* _WHAT YOU ARE ASKED TO DO_:
Only the lines containing "from" belong in the answer; find them in the material below.

★ ★ ★

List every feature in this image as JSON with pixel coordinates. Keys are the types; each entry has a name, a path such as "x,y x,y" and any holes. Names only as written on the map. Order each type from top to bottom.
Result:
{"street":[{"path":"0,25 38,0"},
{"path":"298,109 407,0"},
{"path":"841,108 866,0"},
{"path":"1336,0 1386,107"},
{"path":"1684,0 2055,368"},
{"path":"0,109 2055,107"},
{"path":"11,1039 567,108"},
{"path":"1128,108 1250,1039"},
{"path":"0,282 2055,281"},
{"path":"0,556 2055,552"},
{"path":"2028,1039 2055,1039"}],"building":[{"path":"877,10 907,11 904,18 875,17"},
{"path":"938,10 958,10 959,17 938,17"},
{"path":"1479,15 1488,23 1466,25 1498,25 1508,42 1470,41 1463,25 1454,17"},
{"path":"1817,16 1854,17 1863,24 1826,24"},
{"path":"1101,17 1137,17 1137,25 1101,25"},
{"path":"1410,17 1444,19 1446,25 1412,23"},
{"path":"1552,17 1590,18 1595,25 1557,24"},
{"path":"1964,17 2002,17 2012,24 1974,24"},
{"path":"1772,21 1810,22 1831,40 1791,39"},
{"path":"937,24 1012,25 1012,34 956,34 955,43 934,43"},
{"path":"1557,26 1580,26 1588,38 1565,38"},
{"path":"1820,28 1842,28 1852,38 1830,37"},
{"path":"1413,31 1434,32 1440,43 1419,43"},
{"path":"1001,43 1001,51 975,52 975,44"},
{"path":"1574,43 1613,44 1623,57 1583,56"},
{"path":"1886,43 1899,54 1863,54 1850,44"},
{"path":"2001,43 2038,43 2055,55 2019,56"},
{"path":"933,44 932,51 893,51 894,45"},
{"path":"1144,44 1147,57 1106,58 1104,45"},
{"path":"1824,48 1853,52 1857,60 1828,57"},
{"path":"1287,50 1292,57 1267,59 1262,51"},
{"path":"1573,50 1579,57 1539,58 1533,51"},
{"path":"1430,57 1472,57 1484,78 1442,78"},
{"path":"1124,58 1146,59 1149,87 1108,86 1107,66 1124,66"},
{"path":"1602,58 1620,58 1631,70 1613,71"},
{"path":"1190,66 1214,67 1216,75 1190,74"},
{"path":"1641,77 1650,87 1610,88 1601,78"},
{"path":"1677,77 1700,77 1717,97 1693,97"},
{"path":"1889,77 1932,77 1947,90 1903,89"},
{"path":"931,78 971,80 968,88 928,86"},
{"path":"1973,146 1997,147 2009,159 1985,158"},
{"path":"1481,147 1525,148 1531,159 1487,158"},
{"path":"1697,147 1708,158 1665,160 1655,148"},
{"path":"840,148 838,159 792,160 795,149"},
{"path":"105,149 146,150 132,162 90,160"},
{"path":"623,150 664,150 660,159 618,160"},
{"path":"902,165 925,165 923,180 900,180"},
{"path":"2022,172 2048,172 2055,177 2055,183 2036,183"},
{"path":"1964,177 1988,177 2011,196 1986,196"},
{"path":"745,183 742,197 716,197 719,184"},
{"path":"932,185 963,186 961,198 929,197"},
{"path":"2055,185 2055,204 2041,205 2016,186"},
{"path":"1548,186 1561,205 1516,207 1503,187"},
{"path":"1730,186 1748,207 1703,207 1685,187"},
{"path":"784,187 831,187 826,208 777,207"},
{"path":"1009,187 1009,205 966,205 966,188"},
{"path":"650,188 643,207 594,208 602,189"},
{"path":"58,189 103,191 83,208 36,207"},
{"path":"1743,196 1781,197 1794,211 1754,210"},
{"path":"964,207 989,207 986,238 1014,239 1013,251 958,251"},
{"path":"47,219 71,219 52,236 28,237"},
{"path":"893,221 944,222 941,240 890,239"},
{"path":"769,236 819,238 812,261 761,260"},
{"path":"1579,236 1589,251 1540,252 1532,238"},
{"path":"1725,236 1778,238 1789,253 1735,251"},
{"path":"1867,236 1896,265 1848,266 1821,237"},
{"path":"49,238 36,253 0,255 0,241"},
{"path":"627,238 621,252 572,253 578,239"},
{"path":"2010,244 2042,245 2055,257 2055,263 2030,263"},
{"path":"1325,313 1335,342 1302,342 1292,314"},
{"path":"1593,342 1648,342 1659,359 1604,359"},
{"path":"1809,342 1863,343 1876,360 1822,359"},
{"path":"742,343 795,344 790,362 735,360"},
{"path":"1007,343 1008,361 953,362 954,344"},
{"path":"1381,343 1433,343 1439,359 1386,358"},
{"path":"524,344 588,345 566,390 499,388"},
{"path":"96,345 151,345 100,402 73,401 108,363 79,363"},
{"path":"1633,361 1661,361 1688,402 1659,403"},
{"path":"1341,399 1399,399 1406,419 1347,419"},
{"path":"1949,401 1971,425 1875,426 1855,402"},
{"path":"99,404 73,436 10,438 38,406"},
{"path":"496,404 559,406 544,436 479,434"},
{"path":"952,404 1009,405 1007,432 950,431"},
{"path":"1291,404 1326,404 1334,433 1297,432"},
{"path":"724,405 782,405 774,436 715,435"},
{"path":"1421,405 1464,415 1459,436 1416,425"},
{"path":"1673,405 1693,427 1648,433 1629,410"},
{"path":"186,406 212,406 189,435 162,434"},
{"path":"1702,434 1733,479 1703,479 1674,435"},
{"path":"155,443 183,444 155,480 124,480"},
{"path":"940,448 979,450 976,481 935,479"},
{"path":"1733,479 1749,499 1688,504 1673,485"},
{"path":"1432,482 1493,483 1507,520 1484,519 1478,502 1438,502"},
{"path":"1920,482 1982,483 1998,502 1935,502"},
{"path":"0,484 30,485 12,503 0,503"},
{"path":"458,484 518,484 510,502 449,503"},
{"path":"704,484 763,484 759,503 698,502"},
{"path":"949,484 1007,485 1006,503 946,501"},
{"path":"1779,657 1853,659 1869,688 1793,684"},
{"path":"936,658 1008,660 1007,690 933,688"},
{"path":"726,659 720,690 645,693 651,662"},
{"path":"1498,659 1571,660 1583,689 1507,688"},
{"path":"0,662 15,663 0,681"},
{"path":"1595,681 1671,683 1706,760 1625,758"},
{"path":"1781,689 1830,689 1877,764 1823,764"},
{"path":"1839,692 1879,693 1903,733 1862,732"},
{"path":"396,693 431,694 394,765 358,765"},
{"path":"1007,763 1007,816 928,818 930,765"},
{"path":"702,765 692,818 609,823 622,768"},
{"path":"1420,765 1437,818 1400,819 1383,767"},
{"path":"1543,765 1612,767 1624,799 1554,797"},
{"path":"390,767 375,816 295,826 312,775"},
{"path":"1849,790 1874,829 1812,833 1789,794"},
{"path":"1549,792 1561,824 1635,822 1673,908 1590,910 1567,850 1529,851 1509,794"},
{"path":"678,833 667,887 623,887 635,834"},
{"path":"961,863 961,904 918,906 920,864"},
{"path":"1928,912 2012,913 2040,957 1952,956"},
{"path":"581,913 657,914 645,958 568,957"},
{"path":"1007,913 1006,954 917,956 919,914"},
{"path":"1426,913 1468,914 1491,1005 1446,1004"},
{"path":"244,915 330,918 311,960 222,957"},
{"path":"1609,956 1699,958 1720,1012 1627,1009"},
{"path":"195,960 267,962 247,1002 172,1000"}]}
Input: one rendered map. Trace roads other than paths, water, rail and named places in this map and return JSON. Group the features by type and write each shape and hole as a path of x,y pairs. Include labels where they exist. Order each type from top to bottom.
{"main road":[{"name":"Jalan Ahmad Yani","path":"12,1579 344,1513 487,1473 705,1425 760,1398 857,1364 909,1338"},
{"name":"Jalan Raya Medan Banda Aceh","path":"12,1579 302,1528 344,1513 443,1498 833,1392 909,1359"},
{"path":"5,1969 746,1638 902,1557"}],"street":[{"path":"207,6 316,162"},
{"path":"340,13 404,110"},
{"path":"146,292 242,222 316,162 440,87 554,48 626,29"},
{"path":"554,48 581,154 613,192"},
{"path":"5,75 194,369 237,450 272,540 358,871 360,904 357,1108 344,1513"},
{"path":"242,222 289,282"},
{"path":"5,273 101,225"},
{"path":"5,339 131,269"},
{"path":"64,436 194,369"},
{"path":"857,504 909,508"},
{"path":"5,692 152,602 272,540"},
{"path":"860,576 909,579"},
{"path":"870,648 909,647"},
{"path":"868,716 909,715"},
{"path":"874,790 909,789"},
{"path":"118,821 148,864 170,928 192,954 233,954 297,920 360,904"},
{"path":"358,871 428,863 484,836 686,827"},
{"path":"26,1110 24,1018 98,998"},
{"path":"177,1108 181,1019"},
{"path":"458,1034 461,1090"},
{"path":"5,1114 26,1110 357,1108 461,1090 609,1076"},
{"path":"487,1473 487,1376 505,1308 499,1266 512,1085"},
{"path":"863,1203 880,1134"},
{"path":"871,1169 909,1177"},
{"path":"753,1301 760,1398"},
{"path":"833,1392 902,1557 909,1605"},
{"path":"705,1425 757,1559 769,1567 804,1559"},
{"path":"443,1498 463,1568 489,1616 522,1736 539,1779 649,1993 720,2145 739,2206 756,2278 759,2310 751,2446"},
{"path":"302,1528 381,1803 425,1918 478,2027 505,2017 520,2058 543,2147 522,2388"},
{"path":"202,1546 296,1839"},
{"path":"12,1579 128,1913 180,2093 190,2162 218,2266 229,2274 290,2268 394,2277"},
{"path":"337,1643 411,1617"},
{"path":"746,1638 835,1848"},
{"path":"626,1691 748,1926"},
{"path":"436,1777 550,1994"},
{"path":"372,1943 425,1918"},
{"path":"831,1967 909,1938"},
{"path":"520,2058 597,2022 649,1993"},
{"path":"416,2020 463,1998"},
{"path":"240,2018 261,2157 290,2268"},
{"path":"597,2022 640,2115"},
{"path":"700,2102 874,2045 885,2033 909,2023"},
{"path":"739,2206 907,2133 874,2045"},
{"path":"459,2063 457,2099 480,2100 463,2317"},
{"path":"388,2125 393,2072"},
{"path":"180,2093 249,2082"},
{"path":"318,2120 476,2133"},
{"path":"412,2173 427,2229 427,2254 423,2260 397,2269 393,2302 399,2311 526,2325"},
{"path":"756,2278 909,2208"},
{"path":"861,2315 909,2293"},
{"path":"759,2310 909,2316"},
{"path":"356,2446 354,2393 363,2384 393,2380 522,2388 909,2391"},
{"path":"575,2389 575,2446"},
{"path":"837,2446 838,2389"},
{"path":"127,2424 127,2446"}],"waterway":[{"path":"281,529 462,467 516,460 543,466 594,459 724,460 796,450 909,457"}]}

★ ★ ★

* _SOLUTION TO THIS EXERCISE_:
List every feature in this image as JSON with pixel coordinates. Keys are the types; each entry has a name, a path such as "x,y x,y" and any holes. Names only as written on the map. Order each type from top to bottom.
Input: one rendered map. Trace roads other than paths, water, rail and named places in this map and return JSON. Group the features by type and write each shape and hole as a path of x,y pairs. Include labels where they exist. Order each type from top to bottom.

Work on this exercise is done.